A Precedential Opinion Panel of the Patent Trial and Appeal Board agreed to review the original Board panel’s findings. The precedential panel focused on the circumstances in which the Board can go beyond party-presented challenges when considering the patentability of proposed substitute claims. Absent an exception, the precedential panel held that the Board does not have an affirmative duty to sua sponte raise patentability challenges and should do so only in “rare” circumstances. These rare circumstances may include where (1) a petitioner ceases to participate in the proceeding altogether, (2) a petitioner chooses not to oppose the motion to amend, or (3) evidence of unpatentability is “readily identifiable and persuasive such that the Board should take it up in the interest of supporting the integrity of the patent system.” Applying this standard, the precedential panel allowed the substitute claims, reversing the original panel’s decision to reject them.
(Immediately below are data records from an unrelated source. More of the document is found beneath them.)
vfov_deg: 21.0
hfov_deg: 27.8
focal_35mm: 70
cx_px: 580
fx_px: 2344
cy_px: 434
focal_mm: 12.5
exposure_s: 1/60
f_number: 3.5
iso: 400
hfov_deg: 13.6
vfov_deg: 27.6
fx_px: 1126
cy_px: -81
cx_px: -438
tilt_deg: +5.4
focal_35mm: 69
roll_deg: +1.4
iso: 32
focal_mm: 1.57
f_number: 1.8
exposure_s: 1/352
The Federal Circuit affirmed the outcome but not necessarily the precedential panel’s analysis. The Court “f[ou]nd problematic the Panel’s reasoning behind its decision to confine the Board’s discretion to sua sponte raise patentability issues to only rare circumstances.” The precedential panel had thought that the adversarial nature of inter partes reviews supported confining Board review in that manner. But that overlooked the basic purpose of inter partes review proceedings: to reexamine an earlier agency decision and ensure “that patent monopolies are kept within their legitimate scope.”
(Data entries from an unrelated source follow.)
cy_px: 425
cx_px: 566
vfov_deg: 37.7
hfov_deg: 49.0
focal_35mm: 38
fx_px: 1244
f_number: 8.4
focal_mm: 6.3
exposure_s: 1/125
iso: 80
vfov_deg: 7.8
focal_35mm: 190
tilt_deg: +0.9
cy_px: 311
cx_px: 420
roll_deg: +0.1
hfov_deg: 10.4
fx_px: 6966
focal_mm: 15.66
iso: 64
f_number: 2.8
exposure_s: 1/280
Nonetheless, the Federal Circuit ultimately held that the petitioner was not entitled to relief on appeal. The Court explained that the precedential panel’s consideration of a readily-identifiable-evidence exception for the Board to raise patentability issues sua sponte was at least consistent with Federal Circuit precedent. But the Court refused to review the precedential panel’s application of that exception to the facts in this case, because the Court concluded that the petitioner had failed to argue on appeal that the precedential panel misapplied the exception. Emphasizing the narrowness of this holding, the Court affirmed. In the end, a win for patent owner DynaEnergetics—but perhaps not drivers at the pump.